Saturday, October 6, 2012

Web Session Synchronization patterns in AWS

Statelessness is an important property that every application needs to posses in order to achieve Scalability and Availability in AWS cloud. Usually any web application will maintain the user web sessions on its server side to authorize them at every request. Also Sessions are used map the user requests to user data in some designs. When developing a new PHP/Java application, a common approach is to store session data in memory. Unfortunately, this approach doesn't scale very well for Large scale distributed systems . The moment your application scales out beyond a single web/app server, it becomes a necessity that the session state must be shared between multiple web/app servers. The common solution is to store session state on altogether different data store and share it with all the Web/App Servers. Though this approach is little complex than in-memory sessions, single point of failure and scalability can be achieved using this architecture pattern. 

Let us explore some popular patterns for web session synchronization on AWS cloud world.

Pattern 1: Synchronization using JGroups

Since AWS Infrastructure currently does not support Multicast protocol, the application layer software should synchronize the session data between them directly using Unicast TCP mechanism. Java based Application servers can use JGroups to synchronize the session data to other Java Web/Application EC2 instances in Unicast TCP of JGroups. This pattern will suffice if there are ~5-10 EC2 Web/App servers in the infrastructure. Also since this pattern follows a distributed approach towards web session synchronization there is no SPOF.  On other hand, If your web application layer has few hundreds of EC2 instances then Unicast TCP will be inefficient because of following reasons; there will lots of sync traffic data among Java Web/App EC2,  EC2 instances will be busy using considerable amount of CPU cycles for synchronization rather than serving web requests and EC2 web/app memory will filled with redundant session data.  
Note : vCider or VPNCubed seemed to support Multicast on AWS. vCider is acquired by Cisco and have stopped new downloads currently. 

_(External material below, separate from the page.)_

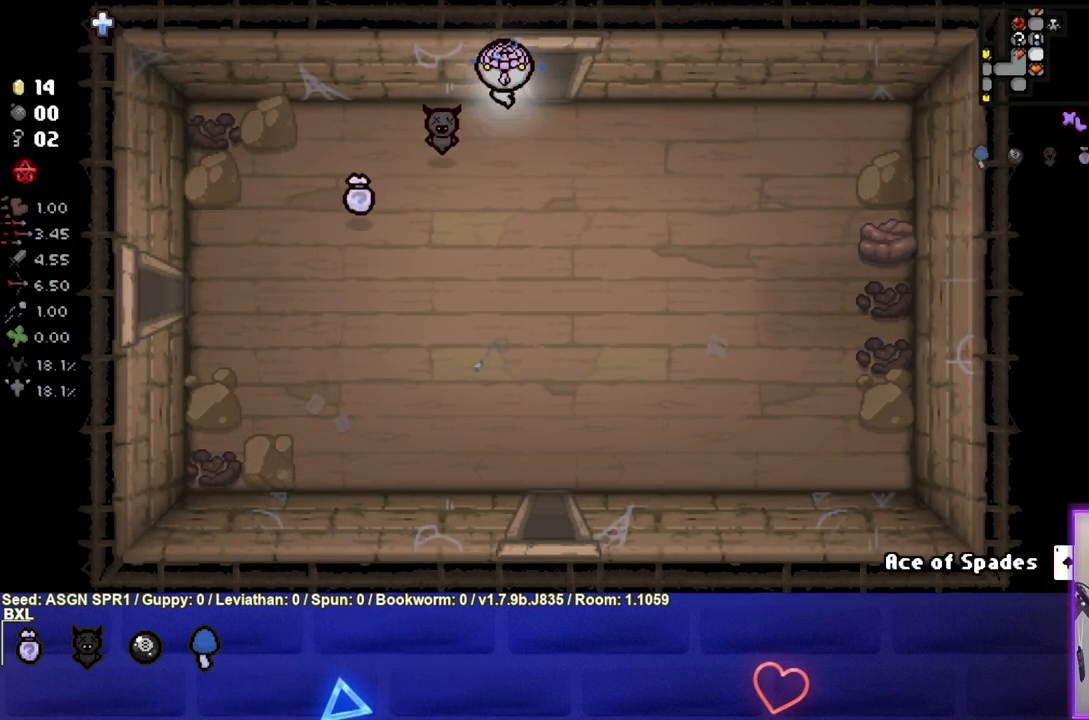
{"buttons": [], "left_stick": "up", "right_stick": "center", "events": [[250, "left_stick", "up-right"], [467, "left_stick", "up"]]}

Pattern 2: Synchronization using Terracotta Web Sessions

Terracotta(TC) web sessions can be used synchronize the session data in Java based applications. This product comes with client plugin(Terracotta driver) that needs to attached to the Web/App JVM of the EC2 instance and a Terracotta server that can be installed on a separate EC2 instance. The web session data will be optimally* serialized using TCP protocol from the Java Application server to the Centralized Terracotta EC2 server instance.  In case a web request earlier served by App EC2 A reaches App EC2 B because of Round Robin algorithm or App EC2 A failure, the later will check with centralized TC EC2 server instance for the session authenticity and proceed with processing the request without causing problems for the end user. This way the application server can designed to behave stateless and pick up any web requests from any load balancers. In addition to web sessions Terracotta can be extended with their other product lines which can help us store much more information on TC server EC2 instance efficiently. The Terracotta server EC2 instances can also be set HA mode to avoid SPOF in your application. Terracotta also follows an optimized serialization protocol where by only the changed piece of data is sent over the wire and not the entire serialized content. This saves lots of data flowing over the Amazon EC2 NW and proves very handy and effective on scalable deployments.In our experience we found ,Terracotta web sessions are mainly suitable for Java based application servers. It is better to run Terracotta EC2 server instance with High IO SSD EC2 instance type or other larger Memory EC2 instances in AWS cloud because TC EC2 server performs really well when they are given lots of memory and NW leverage. TC server using high memory EC2 instances can use ephemeral with TC HA mode (or) RAID 0+EBS optimized+ PIOPS as underlying storage on AWS for better performance. We have observed this centralized architecture pattern using TC server is suitable for ~20-30 app server farms with heavy traffic in AWS. This is not surely suitable of large web applications running couple of hundreds app servers in their web/app farms. Since the numbers mentioned are primarily dependent upon connections/sec, volume of data and nature of application traffic, I would strongly suggest the teams using this model to do their own benchmarks before concluding.  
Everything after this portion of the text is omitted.